[Stored data entries]

============================================================

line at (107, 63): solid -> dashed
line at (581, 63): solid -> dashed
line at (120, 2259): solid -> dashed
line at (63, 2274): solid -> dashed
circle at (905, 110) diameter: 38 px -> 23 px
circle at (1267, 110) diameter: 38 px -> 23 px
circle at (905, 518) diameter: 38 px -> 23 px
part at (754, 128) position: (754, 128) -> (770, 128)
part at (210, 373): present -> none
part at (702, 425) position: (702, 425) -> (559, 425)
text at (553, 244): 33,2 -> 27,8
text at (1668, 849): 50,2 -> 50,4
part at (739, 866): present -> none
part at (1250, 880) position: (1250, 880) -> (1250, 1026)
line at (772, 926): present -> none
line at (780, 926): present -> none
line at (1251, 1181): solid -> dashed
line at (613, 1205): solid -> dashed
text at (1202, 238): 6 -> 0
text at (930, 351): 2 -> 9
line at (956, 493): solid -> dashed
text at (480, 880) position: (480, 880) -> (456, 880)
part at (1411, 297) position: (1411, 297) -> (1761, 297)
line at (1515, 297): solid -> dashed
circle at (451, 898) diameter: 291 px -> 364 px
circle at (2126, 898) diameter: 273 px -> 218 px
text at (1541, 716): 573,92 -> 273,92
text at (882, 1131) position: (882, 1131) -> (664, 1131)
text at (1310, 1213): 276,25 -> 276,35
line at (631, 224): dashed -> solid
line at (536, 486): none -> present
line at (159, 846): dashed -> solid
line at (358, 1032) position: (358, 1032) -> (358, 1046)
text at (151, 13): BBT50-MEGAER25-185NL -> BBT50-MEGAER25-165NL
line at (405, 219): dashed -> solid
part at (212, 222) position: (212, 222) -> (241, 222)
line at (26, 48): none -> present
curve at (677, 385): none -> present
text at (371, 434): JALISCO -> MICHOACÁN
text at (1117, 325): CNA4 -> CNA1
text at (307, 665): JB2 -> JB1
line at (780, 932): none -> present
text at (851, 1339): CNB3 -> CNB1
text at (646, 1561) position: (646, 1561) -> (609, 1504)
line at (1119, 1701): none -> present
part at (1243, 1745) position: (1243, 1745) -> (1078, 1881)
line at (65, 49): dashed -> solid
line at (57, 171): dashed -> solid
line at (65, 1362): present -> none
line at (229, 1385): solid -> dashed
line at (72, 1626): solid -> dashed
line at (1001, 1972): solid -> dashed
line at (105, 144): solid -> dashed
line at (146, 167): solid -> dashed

============================================================

* [Problem requirements]: Rewrite every line of the records above, substituting "broken" for each occurrence of "dashed" and keeping everything else unchanged.

* [Solution below]:
line at (107, 63): solid -> broken
line at (581, 63): solid -> broken
line at (120, 2259): solid -> broken
line at (63, 2274): solid -> broken
circle at (905, 110) diameter: 38 px -> 23 px
circle at (1267, 110) diameter: 38 px -> 23 px
circle at (905, 518) diameter: 38 px -> 23 px
part at (754, 128) position: (754, 128) -> (770, 128)
part at (210, 373): present -> none
part at (702, 425) position: (702, 425) -> (559, 425)
text at (553, 244): 33,2 -> 27,8
text at (1668, 849): 50,2 -> 50,4
part at (739, 866): present -> none
part at (1250, 880) position: (1250, 880) -> (1250, 1026)
line at (772, 926): present -> none
line at (780, 926): present -> none
line at (1251, 1181): solid -> broken
line at (613, 1205): solid -> broken
text at (1202, 238): 6 -> 0
text at (930, 351): 2 -> 9
line at (956, 493): solid -> broken
text at (480, 880) position: (480, 880) -> (456, 880)
part at (1411, 297) position: (1411, 297) -> (1761, 297)
line at (1515, 297): solid -> broken
circle at (451, 898) diameter: 291 px -> 364 px
circle at (2126, 898) diameter: 273 px -> 218 px
text at (1541, 716): 573,92 -> 273,92
text at (882, 1131) position: (882, 1131) -> (664, 1131)
text at (1310, 1213): 276,25 -> 276,35
line at (631, 224): broken -> solid
line at (536, 486): none -> present
line at (159, 846): broken -> solid
line at (358, 1032) position: (358, 1032) -> (358, 1046)
text at (151, 13): BBT50-MEGAER25-185NL -> BBT50-MEGAER25-165NL
line at (405, 219): broken -> solid
part at (212, 222) position: (212, 222) -> (241, 222)
line at (26, 48): none -> present
curve at (677, 385): none -> present
text at (371, 434): JALISCO -> MICHOACÁN
text at (1117, 325): CNA4 -> CNA1
text at (307, 665): JB2 -> JB1
line at (780, 932): none -> present
text at (851, 1339): CNB3 -> CNB1
text at (646, 1561) position: (646, 1561) -> (609, 1504)
line at (1119, 1701): none -> present
part at (1243, 1745) position: (1243, 1745) -> (1078, 1881)
line at (65, 49): broken -> solid
line at (57, 171): broken -> solid
line at (65, 1362): present -> none
line at (229, 1385): solid -> broken
line at (72, 1626): solid -> broken
line at (1001, 1972): solid -> broken
line at (105, 144): solid -> broken
line at (146, 167): solid -> broken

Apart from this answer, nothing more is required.